There is no doubt that since I lost my mom, the Christmas holiday has changed drastically for me. Okay, I admit I should probably be further along with my recovery than I am, but remember I have no siblings, there is only me. I do confess, I’m not where I need to be, however, I’m definitely not where I used to be. This is the time of year when everyone’s heart grows, and warm wishes abound, and in trying to force the holiday spirit upon myself, I had to stop for a minute and remind me – it’s okay. I say that because none of this is about me or my family or how many gifts I can buy. The season is to honor Immanuel, for without whom, life as we know it would be something completely different, I’m sure. Regardless I sit back; I watch and listen to reports of who has finished decorating their tree, how many sets of lights have been used, and about the planning of the holiday meal. While every blink of my eye produces another image of a time gone by.
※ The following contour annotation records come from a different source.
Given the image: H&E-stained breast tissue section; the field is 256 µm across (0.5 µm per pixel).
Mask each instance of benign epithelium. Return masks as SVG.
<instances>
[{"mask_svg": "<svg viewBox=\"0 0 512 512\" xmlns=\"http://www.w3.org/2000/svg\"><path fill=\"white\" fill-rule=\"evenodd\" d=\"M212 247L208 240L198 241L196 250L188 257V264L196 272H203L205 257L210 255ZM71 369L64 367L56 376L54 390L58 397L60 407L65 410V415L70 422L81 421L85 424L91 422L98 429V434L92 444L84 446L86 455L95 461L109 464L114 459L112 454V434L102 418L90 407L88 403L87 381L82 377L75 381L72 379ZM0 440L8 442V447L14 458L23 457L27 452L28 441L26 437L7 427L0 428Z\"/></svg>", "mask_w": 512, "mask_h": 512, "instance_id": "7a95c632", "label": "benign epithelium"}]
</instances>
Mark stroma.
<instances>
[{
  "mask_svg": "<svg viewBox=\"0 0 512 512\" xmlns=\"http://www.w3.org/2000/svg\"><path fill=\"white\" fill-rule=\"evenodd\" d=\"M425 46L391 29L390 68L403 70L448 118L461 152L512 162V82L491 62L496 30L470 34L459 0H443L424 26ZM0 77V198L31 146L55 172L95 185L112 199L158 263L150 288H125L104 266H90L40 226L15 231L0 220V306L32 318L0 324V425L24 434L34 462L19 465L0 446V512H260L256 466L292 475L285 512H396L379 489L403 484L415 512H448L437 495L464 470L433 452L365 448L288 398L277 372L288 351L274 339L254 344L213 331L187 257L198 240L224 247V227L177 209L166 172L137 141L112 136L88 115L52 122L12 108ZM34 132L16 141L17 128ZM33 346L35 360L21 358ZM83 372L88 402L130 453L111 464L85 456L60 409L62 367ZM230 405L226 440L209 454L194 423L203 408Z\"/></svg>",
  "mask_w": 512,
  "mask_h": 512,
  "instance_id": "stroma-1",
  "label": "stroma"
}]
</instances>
I think back, and recall a story of me as a child. That particular year I became overwhelmed with Christmas. I took my teddy – he had been my buddy for some time – I gathered him up, and went about my way leaving everything under the tree. I think this says something about a person’s make-up. Although, I know I’m not the only one that has experienced or witnessed this. I’m certain everyone reading this can recall their traditions over the years. As a child, my grandfather liked to provide a shoe box. That magical box held the hard Christmas candy, nuts and fruit. I would walk around with it for one week, slowly eating the contents; savoring everything and making it last so that I’d still have some to carry me through the football game that I watched with him on New Year’s Day. Then, as I aged, everyone always came to my house for dinner. My mother would put on the spread for uncles, aunts, nephews, nieces, cousins, grandparents, and for whatever reason, we never had a kiddy table – we all dined together.
But, as time goes on, and you get older, roles and people change – families develop new branches, and there is always someone else to move into the matriarch or patriarch position. For me, as much as I want to hand down traditions, I can’t seem to get out of the past recalling the days of my youth, as I am sure many of you do also. There is always something that pulls me back to a simpler time; watching that game with granddad or helping my grandma as she brought out the fruit cake that had been soaking in the tin since September. When she’d grab the axe in one hand, and me by the other as we would head into the woods to locate that special tree. I’m also thinking as I write, those customs sadly, did not make it this far; that is the fruit cake, the shoe box, and searching out a tree in the woods. Maybe it’s a good thing because they can then, be special to me alone. I also think, for the young people out there, those occasions would be more reminiscent of the dark ages, maybe, huh?
What Christmas means to me is all about family, but as I get older it’s all about the tsunami of memories, flooding my brain. I go back to the old neighborhood in Queens, when everyone on the block shared in the spirit of giving, while we all went from house to house wishing each other well. We all shared food, while exchanging those gifts and visited for a glass of eggnog or hot chocolate. Lastly, what is this holiday without The Temptations in the background singing Silent Night or Stevie Wonder doing One Little Christmas Tree. What’s this time devoid of the lights twinkling on the tree as you watch A Christmas Carol with more eggnog; this is what it really means to me. And if I had one wish this holiday season – other than wishing everyone and their families a very Merry Christmas – it would be to relive all those instances over and over, and over again. Tell me your favorite thing about this magical time of year.